TASK STATEMENT: Once you reach the line containing "FIGURE 2 | Kaplan-Meier", write out that line and every remaining line of the records exactly.
##########
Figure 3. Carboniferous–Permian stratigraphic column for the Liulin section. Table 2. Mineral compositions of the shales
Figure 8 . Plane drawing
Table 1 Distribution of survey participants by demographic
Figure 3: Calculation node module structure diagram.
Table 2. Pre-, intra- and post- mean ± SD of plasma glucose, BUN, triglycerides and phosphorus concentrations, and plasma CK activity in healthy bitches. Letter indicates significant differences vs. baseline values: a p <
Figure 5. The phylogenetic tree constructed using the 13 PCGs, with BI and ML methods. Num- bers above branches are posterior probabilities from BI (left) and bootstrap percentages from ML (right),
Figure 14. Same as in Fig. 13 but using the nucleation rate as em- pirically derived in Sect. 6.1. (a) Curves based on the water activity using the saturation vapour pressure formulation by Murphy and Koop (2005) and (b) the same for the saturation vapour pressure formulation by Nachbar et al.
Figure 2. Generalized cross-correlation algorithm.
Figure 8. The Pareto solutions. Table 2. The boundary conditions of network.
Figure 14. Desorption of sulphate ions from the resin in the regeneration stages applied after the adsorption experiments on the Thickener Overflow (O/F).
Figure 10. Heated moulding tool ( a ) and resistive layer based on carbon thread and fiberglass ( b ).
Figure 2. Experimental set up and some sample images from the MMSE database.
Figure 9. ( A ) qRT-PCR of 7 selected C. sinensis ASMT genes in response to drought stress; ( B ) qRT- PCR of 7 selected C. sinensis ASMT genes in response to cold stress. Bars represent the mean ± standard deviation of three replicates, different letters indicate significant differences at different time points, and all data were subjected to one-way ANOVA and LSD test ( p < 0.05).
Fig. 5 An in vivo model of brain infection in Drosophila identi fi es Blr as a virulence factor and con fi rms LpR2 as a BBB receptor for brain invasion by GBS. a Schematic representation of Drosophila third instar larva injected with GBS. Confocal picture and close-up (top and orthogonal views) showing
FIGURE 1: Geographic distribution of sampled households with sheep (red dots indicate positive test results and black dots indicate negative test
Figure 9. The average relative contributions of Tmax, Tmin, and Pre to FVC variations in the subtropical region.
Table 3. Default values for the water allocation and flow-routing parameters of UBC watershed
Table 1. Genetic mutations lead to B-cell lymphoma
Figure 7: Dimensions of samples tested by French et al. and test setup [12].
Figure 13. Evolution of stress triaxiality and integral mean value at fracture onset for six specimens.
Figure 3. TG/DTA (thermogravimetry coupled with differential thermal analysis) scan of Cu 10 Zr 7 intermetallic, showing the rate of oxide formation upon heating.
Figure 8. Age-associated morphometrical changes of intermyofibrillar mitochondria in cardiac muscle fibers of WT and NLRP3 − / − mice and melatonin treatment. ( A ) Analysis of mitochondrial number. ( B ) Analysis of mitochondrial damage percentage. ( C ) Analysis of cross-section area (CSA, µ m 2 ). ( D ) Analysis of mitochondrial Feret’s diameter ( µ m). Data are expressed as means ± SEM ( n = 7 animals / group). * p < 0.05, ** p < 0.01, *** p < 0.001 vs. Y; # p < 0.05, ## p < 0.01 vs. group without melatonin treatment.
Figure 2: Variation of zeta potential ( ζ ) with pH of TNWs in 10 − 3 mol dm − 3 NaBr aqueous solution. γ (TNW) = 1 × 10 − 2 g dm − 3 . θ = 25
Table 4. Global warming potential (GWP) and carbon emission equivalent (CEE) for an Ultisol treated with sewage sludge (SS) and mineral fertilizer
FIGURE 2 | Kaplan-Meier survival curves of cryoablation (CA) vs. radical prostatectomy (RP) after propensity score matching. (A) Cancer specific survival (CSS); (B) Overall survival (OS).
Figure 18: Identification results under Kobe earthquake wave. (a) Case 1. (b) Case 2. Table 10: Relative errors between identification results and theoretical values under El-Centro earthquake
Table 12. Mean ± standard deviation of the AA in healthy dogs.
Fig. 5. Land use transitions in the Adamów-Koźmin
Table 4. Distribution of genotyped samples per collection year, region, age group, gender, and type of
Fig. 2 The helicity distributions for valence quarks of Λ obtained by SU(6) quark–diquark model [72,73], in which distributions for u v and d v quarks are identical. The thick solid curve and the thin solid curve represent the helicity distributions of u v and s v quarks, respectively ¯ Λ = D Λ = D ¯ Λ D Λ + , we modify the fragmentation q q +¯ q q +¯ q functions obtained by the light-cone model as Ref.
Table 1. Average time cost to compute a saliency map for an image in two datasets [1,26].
##########
EXPECTED OUTPUT:
FIGURE 2 | Kaplan-Meier survival curves of cryoablation (CA) vs. radical prostatectomy (RP) after propensity score matching. (A) Cancer specific survival (CSS); (B) Overall survival (OS).
Figure 18: Identification results under Kobe earthquake wave. (a) Case 1. (b) Case 2. Table 10: Relative errors between identification results and theoretical values under El-Centro earthquake
Table 12. Mean ± standard deviation of the AA in healthy dogs.
Fig. 5. Land use transitions in the Adamów-Koźmin
Table 4. Distribution of genotyped samples per collection year, region, age group, gender, and type of
Fig. 2 The helicity distributions for valence quarks of Λ obtained by SU(6) quark–diquark model [72,73], in which distributions for u v and d v quarks are identical. The thick solid curve and the thin solid curve represent the helicity distributions of u v and s v quarks, respectively ¯ Λ = D Λ = D ¯ Λ D Λ + , we modify the fragmentation q q +¯ q q +¯ q functions obtained by the light-cone model as Ref.
Table 1. Average time cost to compute a saliency map for an image in two datasets [1,26].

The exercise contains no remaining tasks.